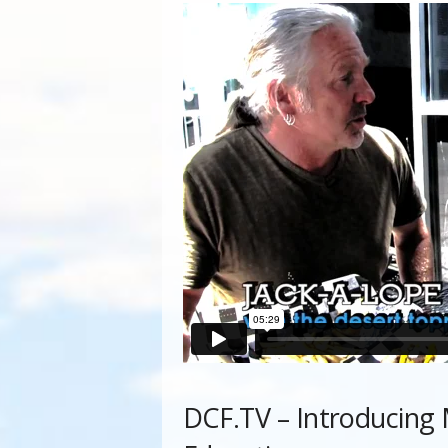
DCF.TV – Introducing M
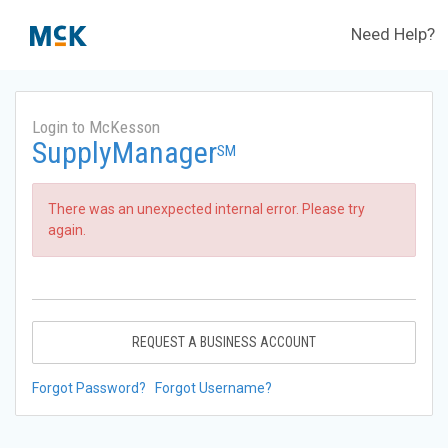
Need Help?
Login to McKesson
SupplyManager
SM
There was an unexpected internal error. Please try
again.
REQUEST A BUSINESS ACCOUNT
Forgot Password?
Forgot Username?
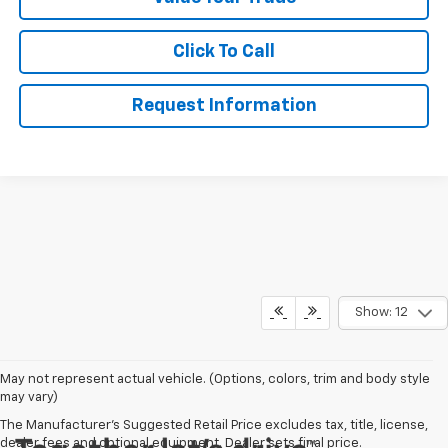
Click To Call
Request Information
Show: 12
May not represent actual vehicle. (Options, colors, trim and body style
may vary)
The Manufacturer's Suggested Retail Price excludes tax, title, license,
dealer fees and optional equipment. Dealer sets final price.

-.-.-

Write out all the data above again word for word, keeping every line as it is, and leave the pictures out.

• _Solution_
DCF.TV – Introducing M
Need Help?
Login to McKesson
SupplyManager
SM
There was an unexpected internal error. Please try
again.
REQUEST A BUSINESS ACCOUNT
Forgot Password?
Forgot Username?
Click To Call
Request Information
Show: 12
May not represent actual vehicle. (Options, colors, trim and body style
may vary)
The Manufacturer's Suggested Retail Price excludes tax, title, license,
dealer fees and optional equipment. Dealer sets final price.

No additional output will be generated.